Instead of the 7B model, 1B model works just fine.

In [4]:
# original ... think a 7B too large
# model_path = "TheBloke/Llama-2-7B-Chat-GGUF"

# try something smaller
# this give me rubbish response
# model_url = "https://huggingface.co/TheBloke/TinyLlama-1.1B-Chat-v1.0-GGUF/resolve/main/tinyllama-1.1b-chat-v1.0.Q4_K_M.gguf"
model_url = "https://huggingface.co/TheBloke/TinyLlama-1.1B-Chat-v1.0-GGUF/resolve/main/tinyllama-1.1b-chat-v1.0.Q8_0.gguf"

model_file = download_model(_url=model_url,_filepath="models")

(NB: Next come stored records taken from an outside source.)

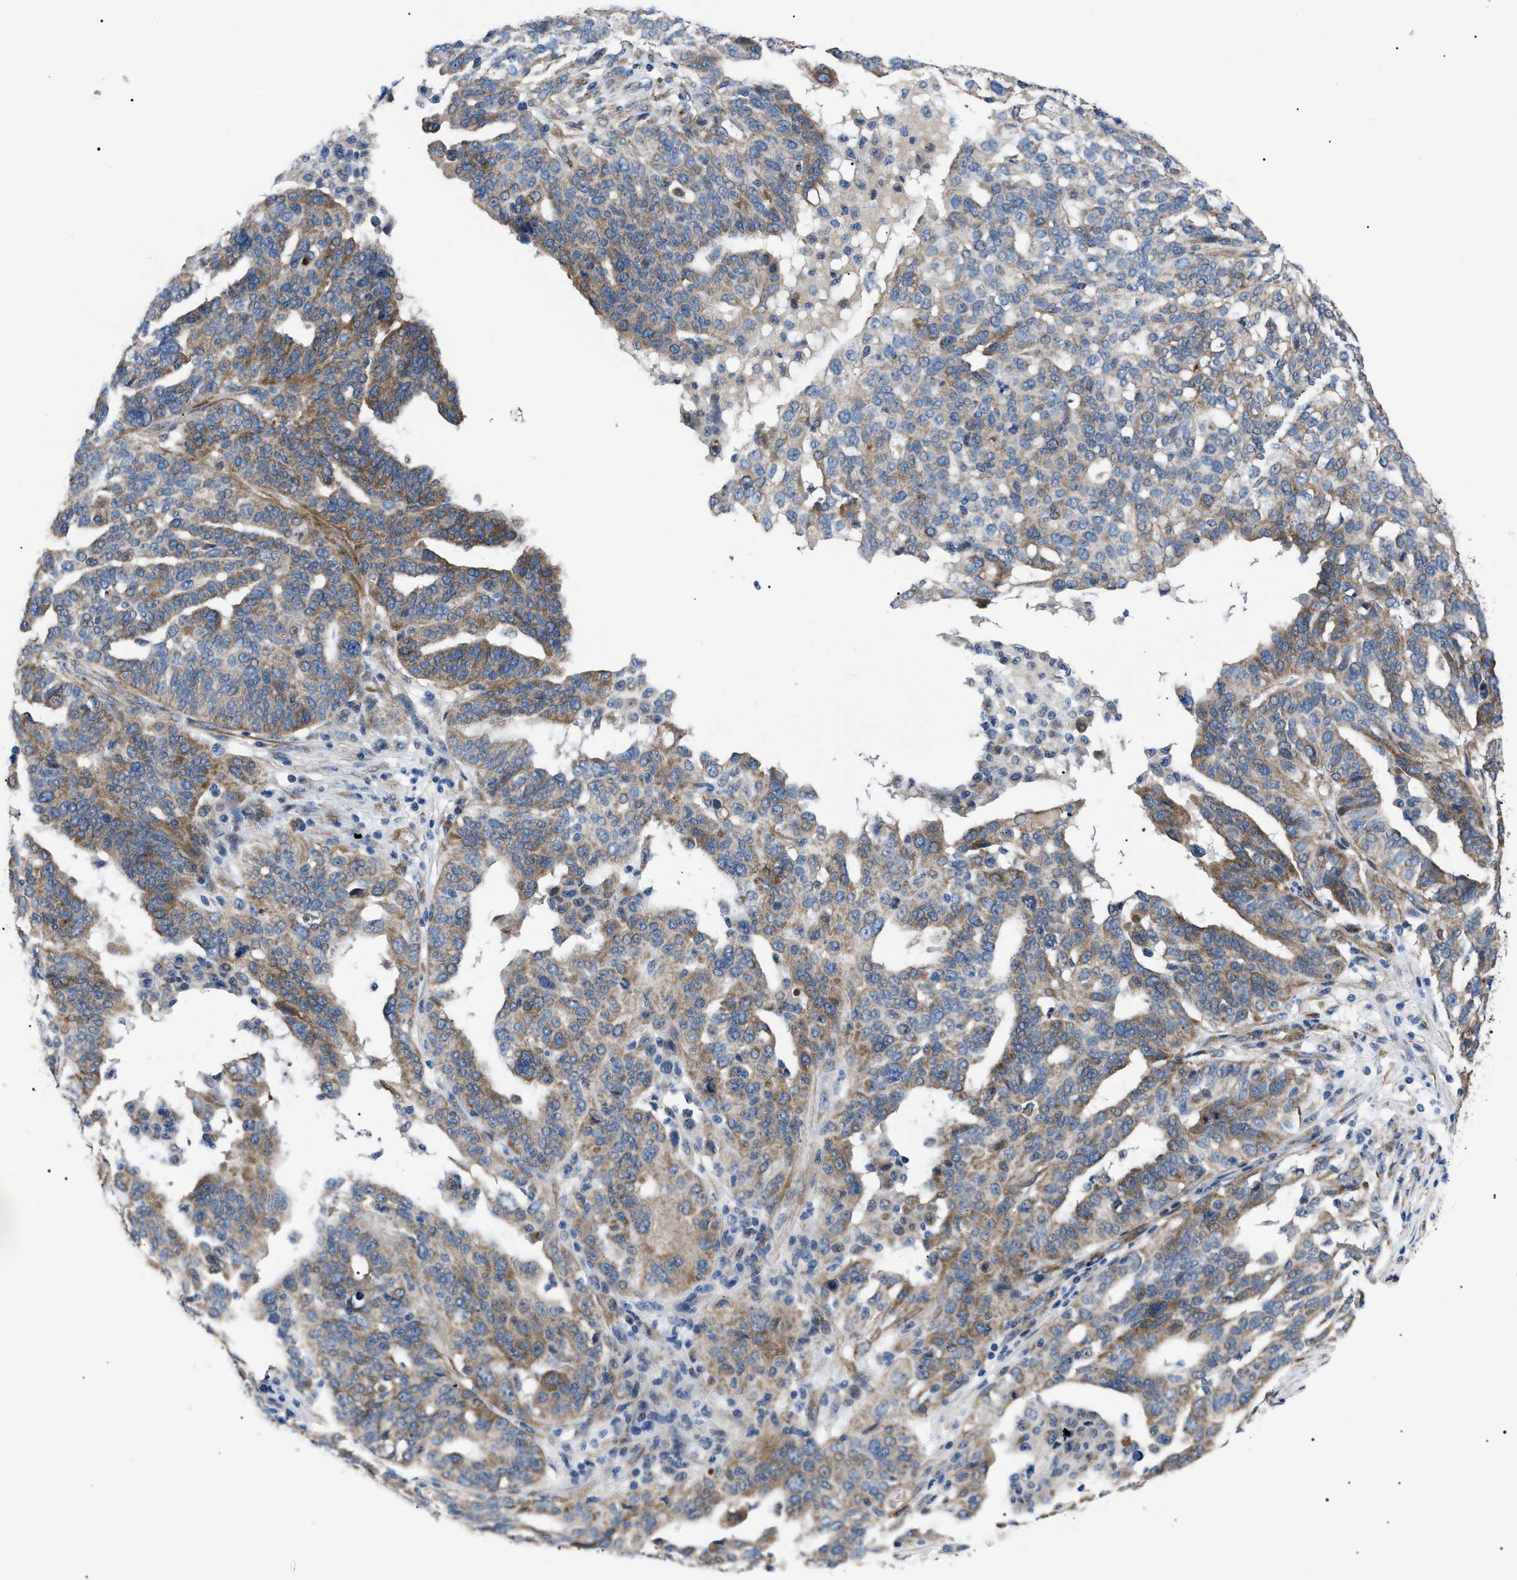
{"staining": {"intensity": "moderate", "quantity": "25%-75%", "location": "cytoplasmic/membranous"}, "tissue": "ovarian cancer", "cell_type": "Tumor cells", "image_type": "cancer", "snomed": [{"axis": "morphology", "description": "Cystadenocarcinoma, serous, NOS"}, {"axis": "topography", "description": "Ovary"}], "caption": "A medium amount of moderate cytoplasmic/membranous staining is present in approximately 25%-75% of tumor cells in serous cystadenocarcinoma (ovarian) tissue.", "gene": "MYO10", "patient": {"sex": "female", "age": 59}}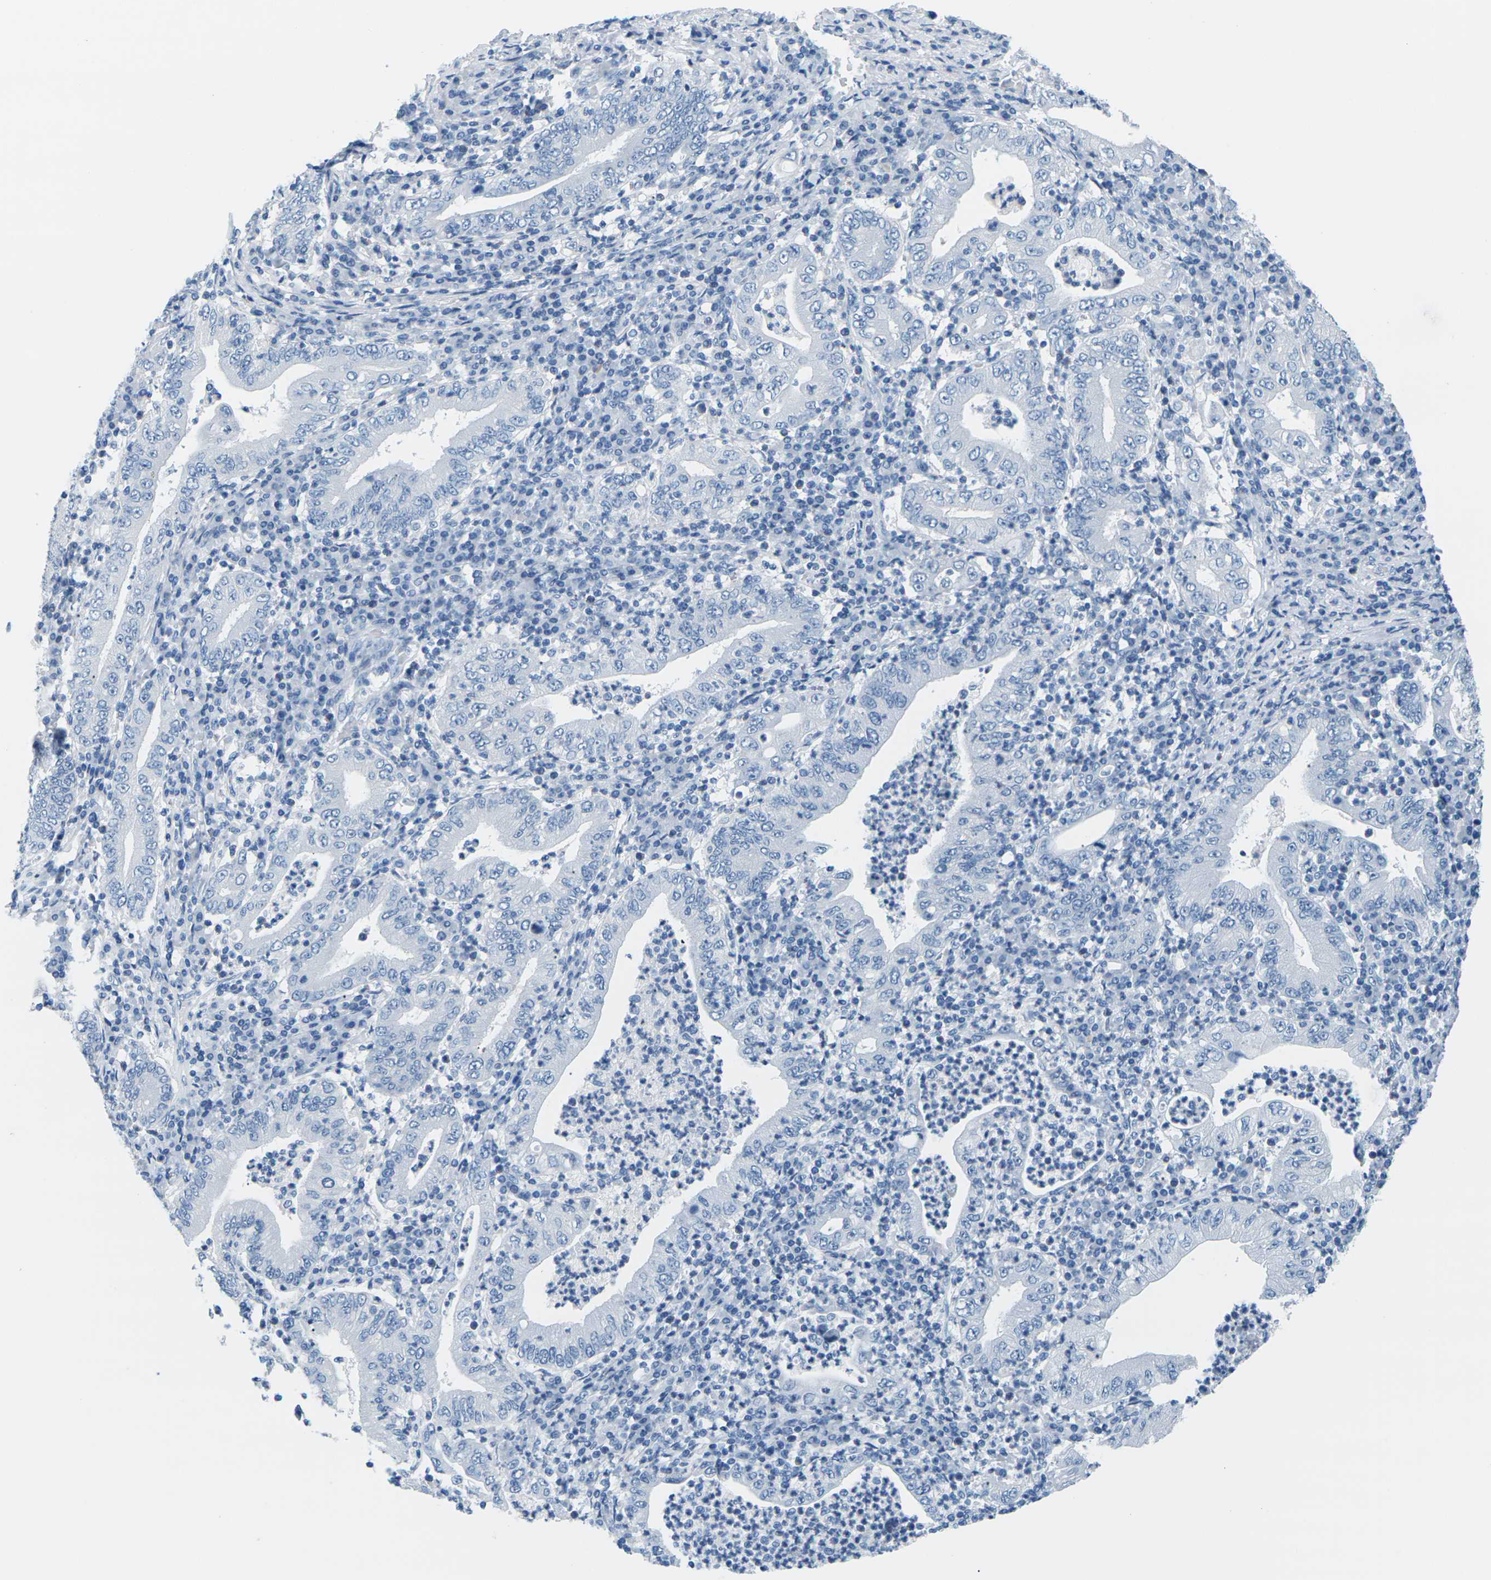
{"staining": {"intensity": "negative", "quantity": "none", "location": "none"}, "tissue": "stomach cancer", "cell_type": "Tumor cells", "image_type": "cancer", "snomed": [{"axis": "morphology", "description": "Normal tissue, NOS"}, {"axis": "morphology", "description": "Adenocarcinoma, NOS"}, {"axis": "topography", "description": "Esophagus"}, {"axis": "topography", "description": "Stomach, upper"}, {"axis": "topography", "description": "Peripheral nerve tissue"}], "caption": "Tumor cells show no significant protein expression in stomach cancer.", "gene": "SLC12A1", "patient": {"sex": "male", "age": 62}}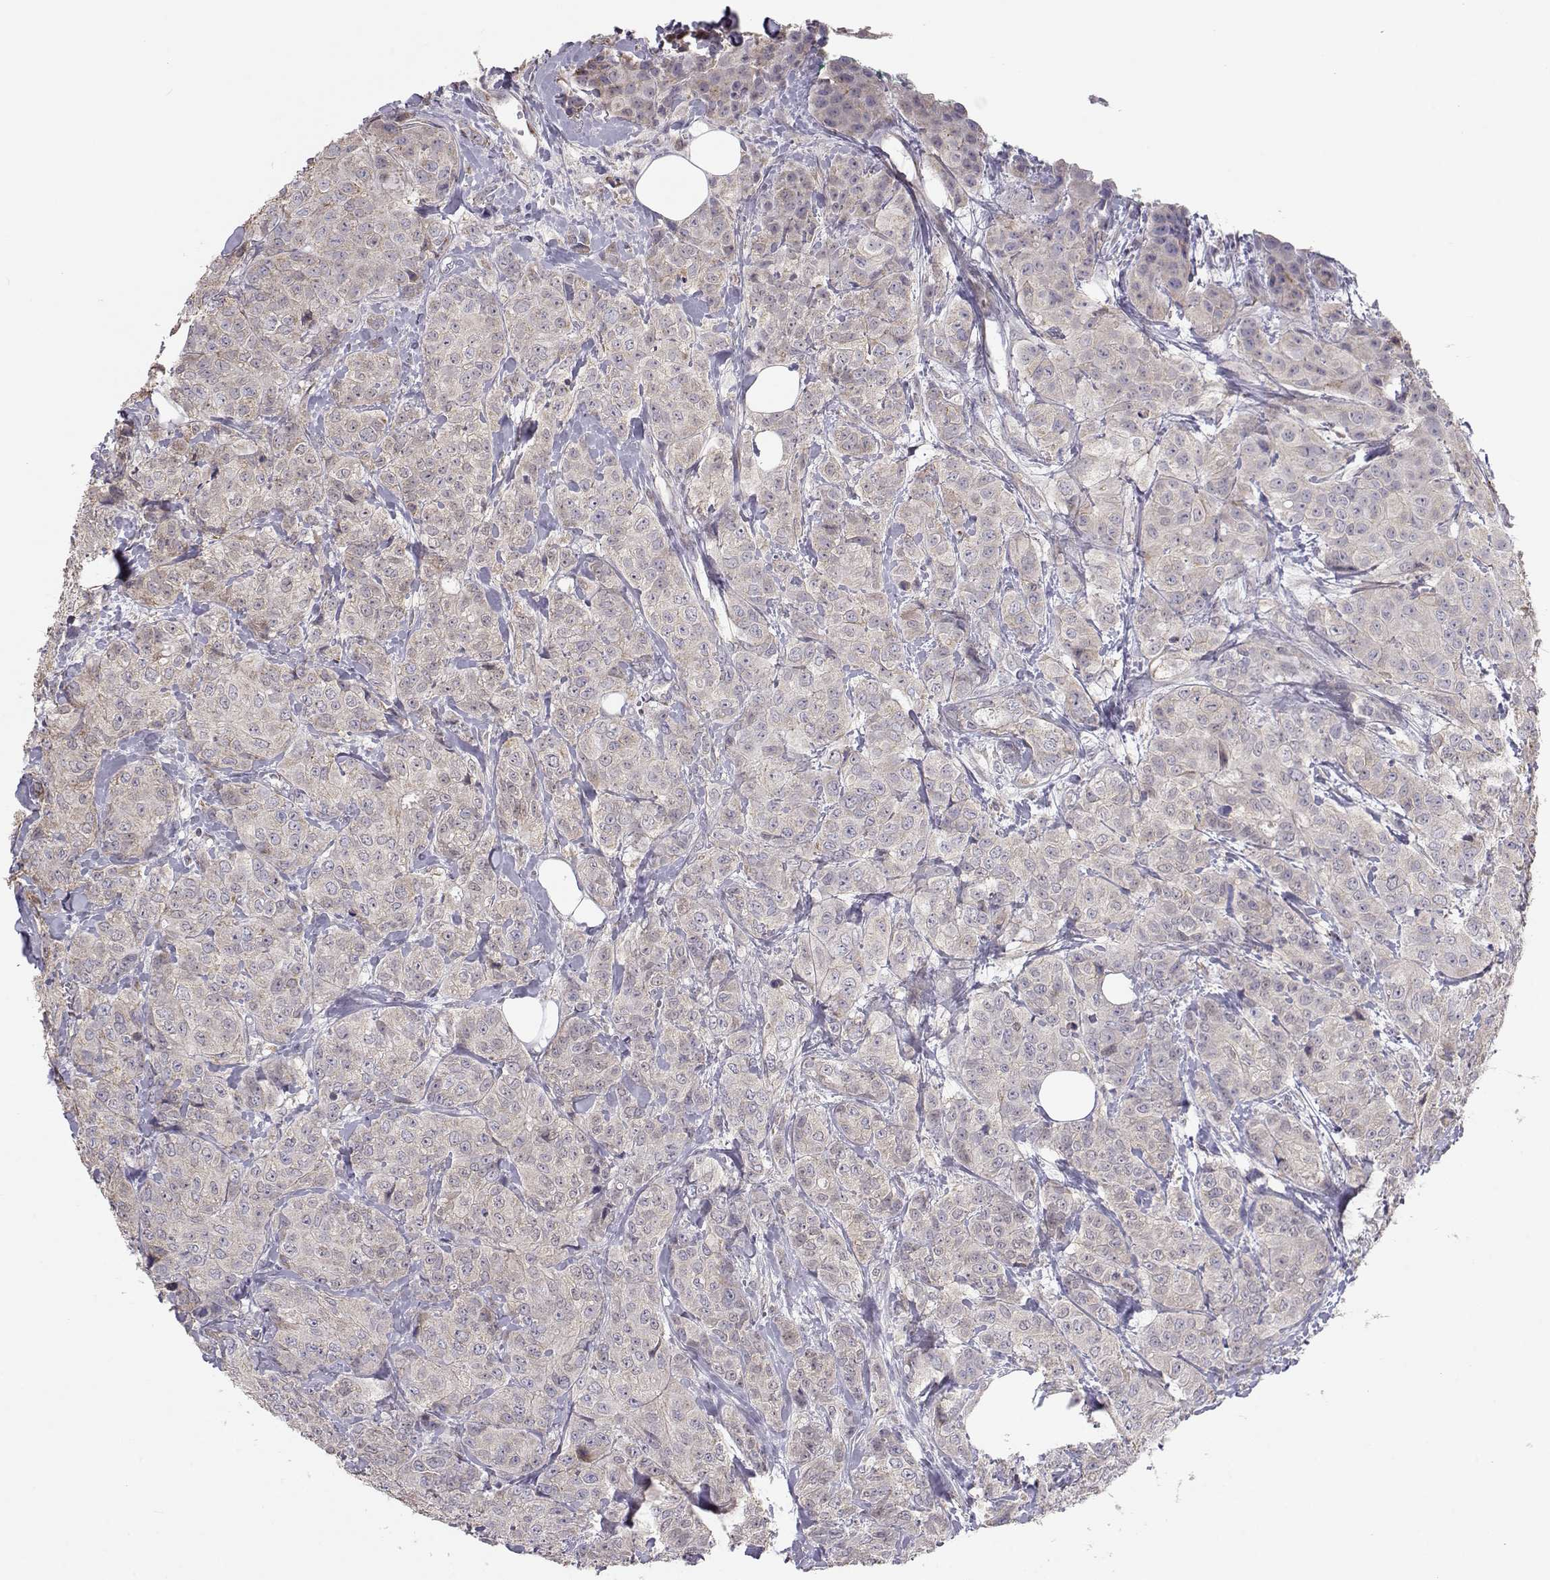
{"staining": {"intensity": "weak", "quantity": ">75%", "location": "cytoplasmic/membranous"}, "tissue": "breast cancer", "cell_type": "Tumor cells", "image_type": "cancer", "snomed": [{"axis": "morphology", "description": "Duct carcinoma"}, {"axis": "topography", "description": "Breast"}], "caption": "IHC of human breast invasive ductal carcinoma demonstrates low levels of weak cytoplasmic/membranous staining in approximately >75% of tumor cells.", "gene": "NCAM2", "patient": {"sex": "female", "age": 43}}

Downloading tinyllama-1.1b-chat-v1.0.Q8_0.gguf...


1143342it [00:27, 41947.62it/s]                             

Download complete!





### Sample input texts

In [5]:
old_text="""
    Retrieval-Augmented Generation (RAG) is a technique that combines retrieval-based and generation-based approaches
    for natural language processing tasks. It involves retrieving relevant information from a knowledge base and then
    using that information to generate more accurate and informed responses.

    RAG models first retrieve documents that are relevant to a given query, then use these documents as additional context
    for language generation. This approach helps to ground the model's responses in factual information and reduces hallucinations.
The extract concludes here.